Condor is a batch system for running jobs on a collection of computational resources. Like most batch systems it provides a queueing mechanism, scheduling policy, priority scheme and resource classifications. However, unlike most batch systems it is equally capable of managing a pool of dedicated machines (e.g. a compute cluster) or a pool of non-dedicated machines (e.g. a group of desktop PCs). Thanks to the latter case, Condor has enabled us to make good use of idle desktop machines within the School of Mathematics and Statistics.
It is important to recognise that the owner of each desktop machine within the Condor pool has ultimate control of when their machine is made available to Condor, if at all. So in order for a job to run on a particular desktop machine, that machine must be idle and any constraints imposed by the owner must also be satisfied. For example, one such owner might make their machine available to Condor at weekends and between 8pm and 8am on weekdays. Another owner might be more generous and make their machine available to Condor whenever the machine has been idle for 15 minutes or more.

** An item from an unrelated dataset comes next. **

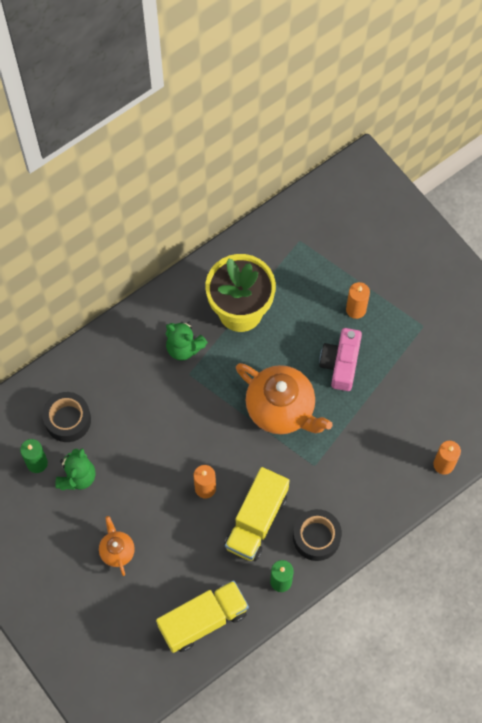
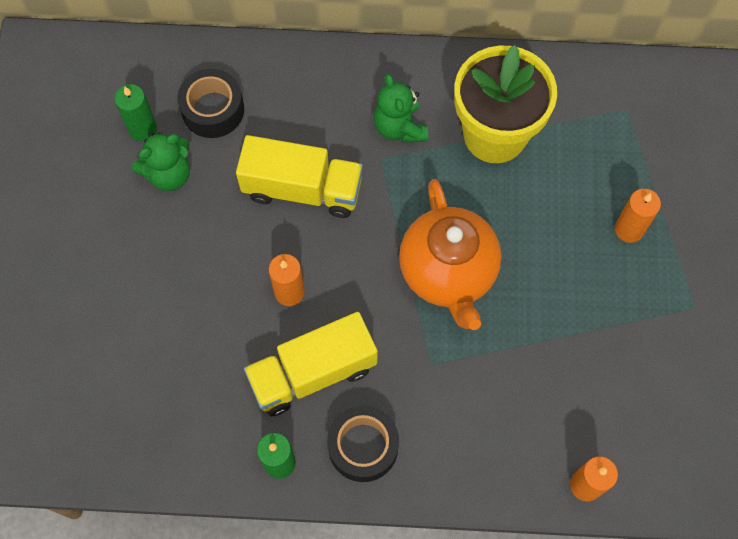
camera: 40 degrees right, 0 degrees up
(117, 551) = (138, 283): orange teapot -> none
(203, 620) = (158, 434): yellow truck -> yellow truck (302, 189)
(341, 363) = (560, 275): pink camera -> none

Given that Condor will only run jobs on idle machines, action must be taken by Condor to stop a running job when the machine is no longer idle (e.g. the owner has resumed work after lunch). As soon as Condor detects any activity (keyboard, mouse or process) by the owner of the desktop, then the Condor job is suspended. If the machine returns to an idle state within a certain time then the job resumes execution. Otherwise, Condor must migrate the job elsewhere. How the job migrates from one machine to another depends upon the job's universe.